Warasiguda is one of the neighborhoods in Hyderabad, India. It is named by Waris nawab.

Etymology 
The name Warisguda was derived from two words, Waris and guda. Waris Khan, who got this land as gift from Nizams of Hyderabad has sold it to different people; and guda refers to a populated place. The area comes under Chilkalguda Police Station limits

Education 
Osmania University which is one of the oldest modern universities in India is at a distance of one kilometer from the area.

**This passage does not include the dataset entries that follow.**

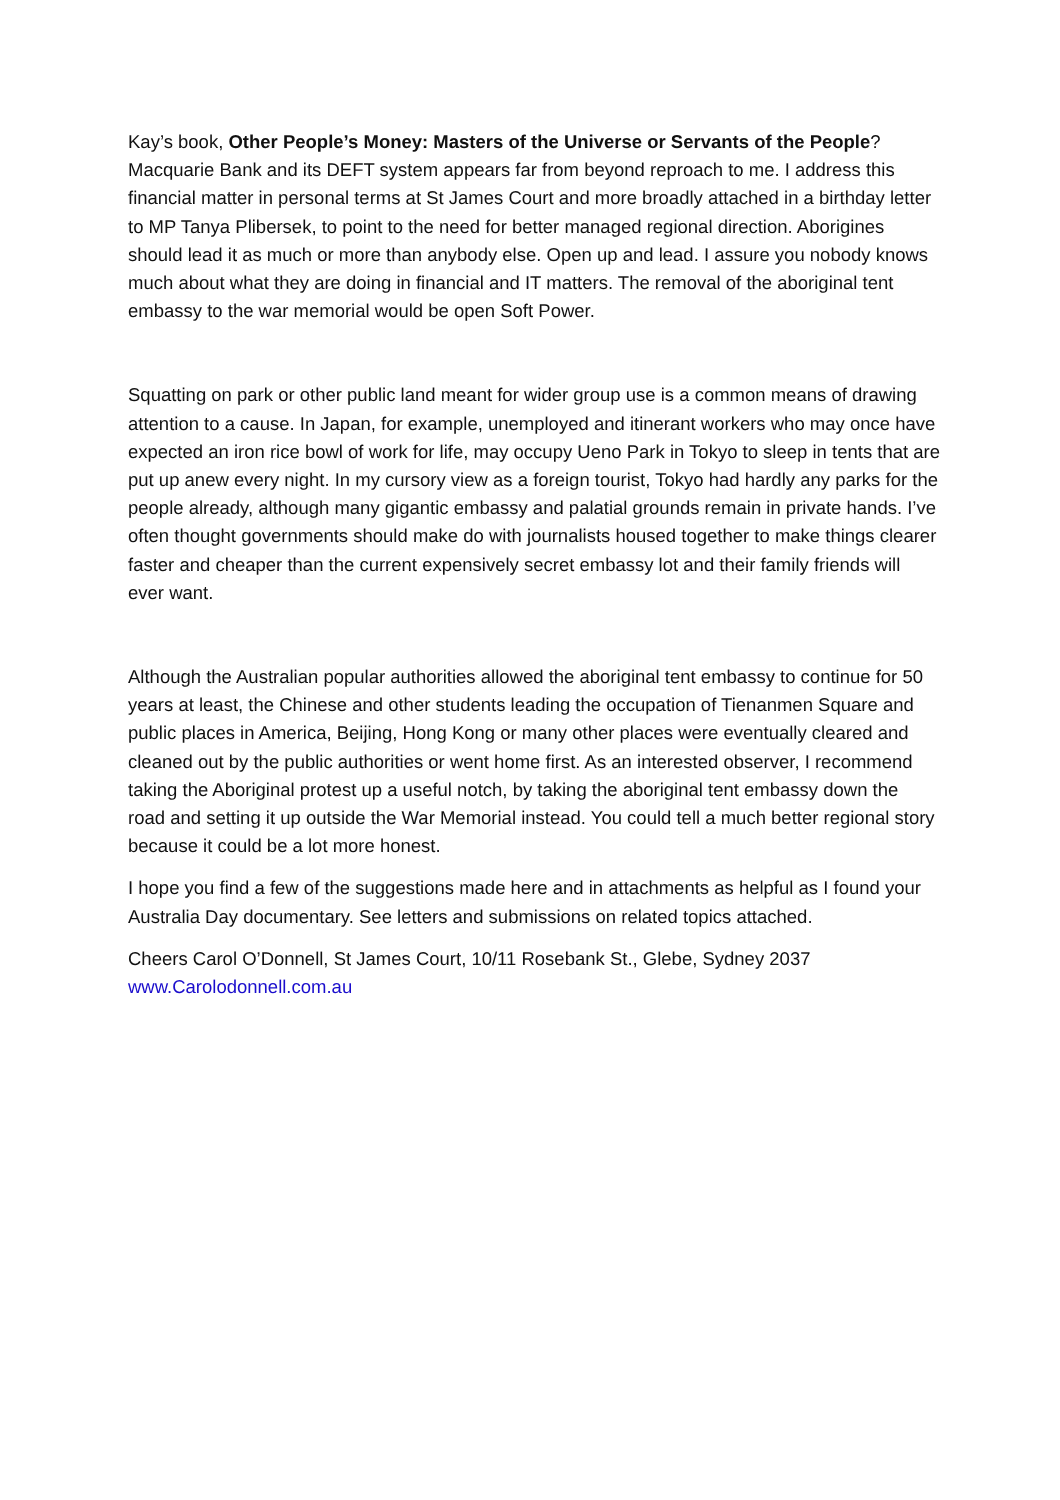Kay’s book, Other People’s Money: Masters of the Universe or Servants of the People? Macquarie Bank and its DEFT system appears far from beyond reproach to me. I address this financial matter in personal terms at St James Court and more broadly attached in a birthday letter to MP Tanya Plibersek, to point to the need for better managed regional direction. Aborigines should lead it as much or more than anybody else. Open up and lead. I assure you nobody knows much about what they are doing in financial and IT matters. The removal of the aboriginal tent embassy to the war memorial would be open Soft Power.
Squatting on park or other public land meant for wider group use is a common means of drawing attention to a cause. In Japan, for example, unemployed and itinerant workers who may once have expected an iron rice bowl of work for life, may occupy Ueno Park in Tokyo to sleep in tents that are put up anew every night. In my cursory view as a foreign tourist, Tokyo had hardly any parks for the people already, although many gigantic embassy and palatial grounds remain in private hands. I’ve often thought governments should make do with journalists housed together to make things clearer faster and cheaper than the current expensively secret embassy lot and their family friends will ever want.
Although the Australian popular authorities allowed the aboriginal tent embassy to continue for 50 years at least, the Chinese and other students leading the occupation of Tienanmen Square and public places in America, Beijing, Hong Kong or many other places were eventually cleared and cleaned out by the public authorities or went home first. As an interested observer, I recommend taking the Aboriginal protest up a useful notch, by taking the aboriginal tent embassy down the road and setting it up outside the War Memorial instead. You could tell a much better regional story because it could be a lot more honest.
I hope you find a few of the suggestions made here and in attachments as helpful as I found your Australia Day documentary. See letters and submissions on related topics attached.
Cheers Carol O’Donnell, St James Court, 10/11 Rosebank St., Glebe, Sydney 2037
www.Carolodonnell.com.au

A few of schools in this area include Kakatiya Techno School, Jyothi Model High School, Sumitra High School, Jawahar English High School and Balaji High School. Johnson Grammar School (ICSE) and Netaji public high school have been the prominent schools of this area.

Culture 

Islamic religious places of worship

The area has many prominent Mosques that include Jamia Masjid Al-Kausar, masjid e firdaus , masjid e sami wo hussain, Masjid-E-Noor-E-Mohammadiya and many more

Hindu religious places of worship

Sri Umachandra mouleshwara swamy Temple near arts college railway station is adobe of lord Shiva and Parvathi devi, lord Ganesha, Sitha Rama, Anjaneya swamy, Shiridi Saibaba.
The famous Sri Subrahmanyaswamy Temple and Hanuman Temple are located one kilometer away from Warisguda.

Transport 
The TSRTC buses connect Warisguda with all parts of the city. 86 Bus route shuttles mainly between Secunderabad and Koti. 107J bus shuttles between Secunderabad and Dilsukhnagar.

The closest MMTS Train station is Arts College Railway Station. MMTS train services are very frequent from this station to commute to Falaknuma, Lingampally, and Hitech City.